(EXERCISE DIRECTIONS): Check each line of the data below for the word "similar", then extract the ones that have it.

(INPUT DATA):

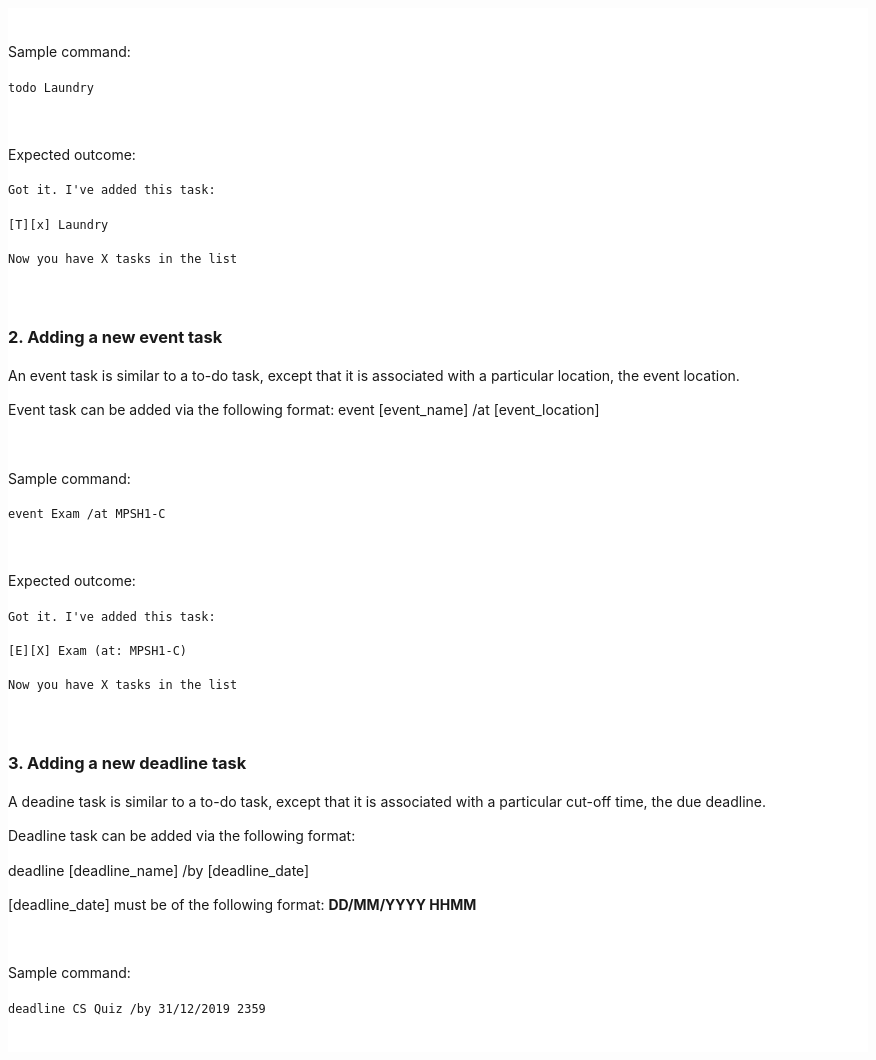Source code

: <br/>

Sample command:

`todo Laundry`

<br/>

Expected outcome:

`Got it. I've added this task:`

`[T][x] Laundry`

`Now you have X tasks in the list`

<br/>

### 2. Adding a new event task 
An event task is similar to a to-do task, except that it is associated with a particular location, the event location.

Event task can be added via the following format:
event [event_name] /at [event_location]

<br/>

Sample command:

`event Exam /at MPSH1-C`

<br/>

Expected outcome:

`Got it. I've added this task:`

`[E][X] Exam (at: MPSH1-C)`

`Now you have X tasks in the list`

<br/>

### 3. Adding a new deadline task 
A deadine task is similar to a to-do task, except that it is associated with a particular cut-off time, the due deadline.

Deadline task can be added via the following format:

deadline [deadline_name] /by [deadline_date]

[deadline_date] must be of the following format:
__DD/MM/YYYY HHMM__

<br/>

Sample command:

`deadline CS Quiz /by 31/12/2019 2359`

<br/>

(ANSWER SECTION):
An event task is similar to a to-do task, except that it is associated with a particular location, the event location.
A deadine task is similar to a to-do task, except that it is associated with a particular cut-off time, the due deadline.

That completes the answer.